**Questions**
A. Copy the coaches' letters to Santa word for word from "Steelers - Dear" to "precious Brian Billick.".
B. Write the next portion of the coaches' letters to Santa, beginning immediately after its final sentence.

(Beginning of Text section)

Broncos - Dear Santa, look, I don't know everyone says I'm a jerk. I'm really a nice guy. Just ask me and I'll tell you. My team sucks this year because they don't know how to win. I mean sure I failed to produce a stud RB this year. And sure my QB situation is still a work in progress, but I'm Mike Shanahan dang it! Don't give me any lip or I'll call a time out on you just as you are going down the chimney. Signed, Big Bad Mike.
Chiefs - Dear Santa, where do I begin? My wish list is so long, it would take days to list everything I need. I need a QB, a running back who is consistent, I need some linemen and a receiver or two wouldn't hurt. I know I haven't done much better with this team than Coach Vermeil did, but can I have one more year here? I promise I will hold on to a QB this time. Signed, little Hermie.
Raiders - Dear Santa, I really taught out first round draft pick a lesson about sitting out huh? I know we sucked and he should have played, but by golly I had a point to prove and I had to be stubborn to get my point across. All we need is some defense, a little offense, a competent quarterback and a receiver or three. Other than that I think I am all set. Signed, Lane "am I too young to lead and NFL team" Kiffen.
Steelers - Dear Santa, I don't want to burden you too much. I know other coaches have really long wish lists so I will make my short and sweet. Can you please tell my bench-warming free safety to just **** before I slap him upside the head? Thanks, Your buddy Mike.
Browns - Dear Santa, this was a truly a magical year for us and I don't know what to ask for other than can you make the Steelers stumble? Signed, Big Romeo.
Ravens - Dear Santa, Ok I know we were Appalachian Stated by Miami, but it was a fluke I swear. It won't happen again. I have been a good boy all year and have convinced people that we still have the best defense ever. Yes I know my offense stinks and I may have a new address soon. But you know what will really make my year? If you could possibly send me a competent QB, like maybe McNabb? Please. Signed, precious Brian Billick.
Bengals - Dear Santa, I hope you can find me at my next address. I really blew it this year didn't I? I have such a talented team and we still stunk up the joint. I don't really know what we need. A little cohesion maybe? Signed, Marvelous Marvin.

(End of Text section)
(Beginning of The data)

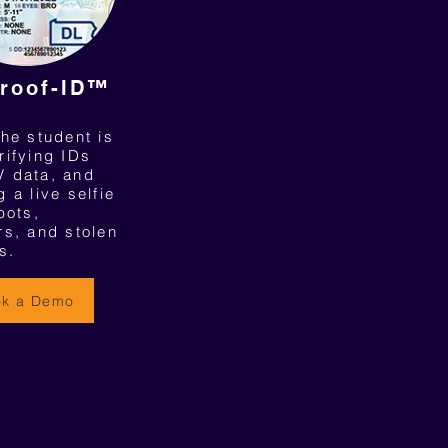
roof-ID™
he student is
rifying IDs
 data, and
 a live selfie
bots,
rs, and stolen
s.
ok a Demo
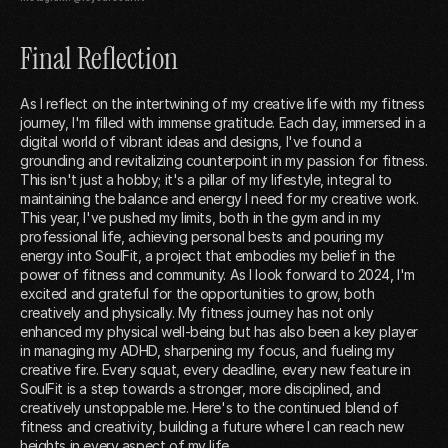
Final Reflection
As I reflect on the intertwining of my creative life with my fitness
journey, I'm filled with immense gratitude. Each day, immersed in a
digital world of vibrant ideas and designs, I've found a
grounding and revitalizing counterpoint in my passion for fitness.
This isn't just a hobby; it's a pillar of my lifestyle, integral to
maintaining the balance and energy I need for my creative work.
This year, I've pushed my limits, both in the gym and in my
professional life, achieving personal bests and pouring my
energy into SoulFit, a project that embodies my belief in the
power of fitness and community. As I look forward to 2024, I'm
excited and grateful for the opportunities to grow, both
creatively and physically. My fitness journey has not only
enhanced my physical well-being but has also been a key player
in managing my ADHD, sharpening my focus, and fueling my
creative fire. Every squat, every deadline, every new feature in
SoulFit is a step towards a stronger, more disciplined, and
creatively unstoppable me. Here's to the continued blend of
fitness and creativity, building a future where I can reach new
heights in every aspect of my life.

(End of The data)

**Expected results**
A.
Steelers - Dear Santa, I don't want to burden you too much. I know other coaches have really long wish lists so I will make my short and sweet. Can you please tell my bench-warming free safety to just **** before I slap him upside the head? Thanks, Your buddy Mike.
Browns - Dear Santa, this was a truly a magical year for us and I don't know what to ask for other than can you make the Steelers stumble? Signed, Big Romeo.
Ravens - Dear Santa, Ok I know we were Appalachian Stated by Miami, but it was a fluke I swear. It won't happen again. I have been a good boy all year and have convinced people that we still have the best defense ever. Yes I know my offense stinks and I may have a new address soon. But you know what will really make my year? If you could possibly send me a competent QB, like maybe McNabb? Please. Signed, precious Brian Billick.

B.
Colts - Dear Santa, since you gave me a "Super" present last year I don't know how to top it. Do you think just once you can get Bill to shake my hand? Love, Tony.
Jaguars - Dear Santa, I have a great team this year and I don't really want a lot. The only I ask is can you send a couple of my players to the Pro Bowl? Love always, Mr. Jack.
Titans - Dear Santa, can you please send my quarterback a clue? That's all I need. You buddy, Jeffy.
Texans - Dear Santa, I am starting to run of material here. Oh wait, I mean I could really use a running back and maybe a nice big o-line. Thank you Santa, Gary.
Cowboys - Dear Santa, I have been truly blessed to have inherited a talented team that would have won some games even if that Jason Garrett guy was coaching. I am so glad that I did not have to build this team because if I had all the other coaches would have made fun of me. The only thing that I could ask for is please can you send my quarterback a new girlfriend. Signed, Wade "Little Bum" Philips.
Giants - Dear Santa, I may not be at my current address by the time you get this, but you know where all the good boys and girls live don't you? I'm sure you will find me in whatever city is silly enough to make me their coach. I have a very talented team. Well, except for maybe quarterback. I know we spent a lot of money on this one but I think he is defective. Could I at least trade him for one who knows how to throw the ball?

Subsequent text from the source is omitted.